With this tool, a natural language instruction like "analyze last month's sales data" causes Claude to automatically query the database and return an analysis.

Use Case 2: File Automation

// Tool to read/write files in a project directory
{
  name: "write_report",
  description: "Save an analysis report to a file",
  inputSchema: {
    type: "object",
    properties: {
      filename: { type: "string" },
      content: { type: "string" },
    },
    required: ["filename", "content"],
  },
}

Use Case 3: External Service Integration

By creating tools that integrate with external APIs like Slack, Notion, or GitHub, Claude can directly operate these services.

// Tool to create a GitHub issue
{
  name: "create_github_issue",
  description: "Create an issue on GitHub",
  inputSchema: {
    type: "object",
    properties: {
      repo: { type: "string", description: "Repository name (owner/repo)" },
      title: { type: "string", description: "Issue title" },
      body: { type: "string", description: "Issue body" },
    },
    required: ["repo", "title"],
  },
}

Best Practices for MCP Development

Keep tool granularity appropriate: Don't pack too many features into a single tool. Follow the single responsibility principle.

Handle errors carefully: Claude reads error messages to determine its next action. Clearly communicate the cause of the error and recommended remediation.

Security considerations: When your MCP server handles API keys or sensitive information, manage them with environment variables and avoid hardcoding credentials.
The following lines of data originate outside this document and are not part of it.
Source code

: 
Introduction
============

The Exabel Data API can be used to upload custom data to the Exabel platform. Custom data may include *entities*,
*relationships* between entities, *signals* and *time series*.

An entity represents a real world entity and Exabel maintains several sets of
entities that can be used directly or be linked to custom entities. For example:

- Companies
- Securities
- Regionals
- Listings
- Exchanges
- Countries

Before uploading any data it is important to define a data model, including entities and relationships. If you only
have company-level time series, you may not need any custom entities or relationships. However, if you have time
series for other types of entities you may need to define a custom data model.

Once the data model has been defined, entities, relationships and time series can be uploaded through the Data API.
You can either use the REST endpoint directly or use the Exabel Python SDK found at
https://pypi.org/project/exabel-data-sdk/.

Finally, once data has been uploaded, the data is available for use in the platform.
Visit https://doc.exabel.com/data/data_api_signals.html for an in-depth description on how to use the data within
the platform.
Write clear tool descriptions: Claude reads the description field to decide when to use a tool. Write precise, clear descriptions so Claude can apply them accurately.

Conclusion

MCP dramatically expands Claude's potential. Whether integrating internal tools, querying databases, or operating external services, MCP applies to virtually any use case.

Anthropic has published MCP as an open standard, and the official repository features numerous samples and community-built servers. Build your own MCP server tailored to your specific use case and deepen your integration with Claude.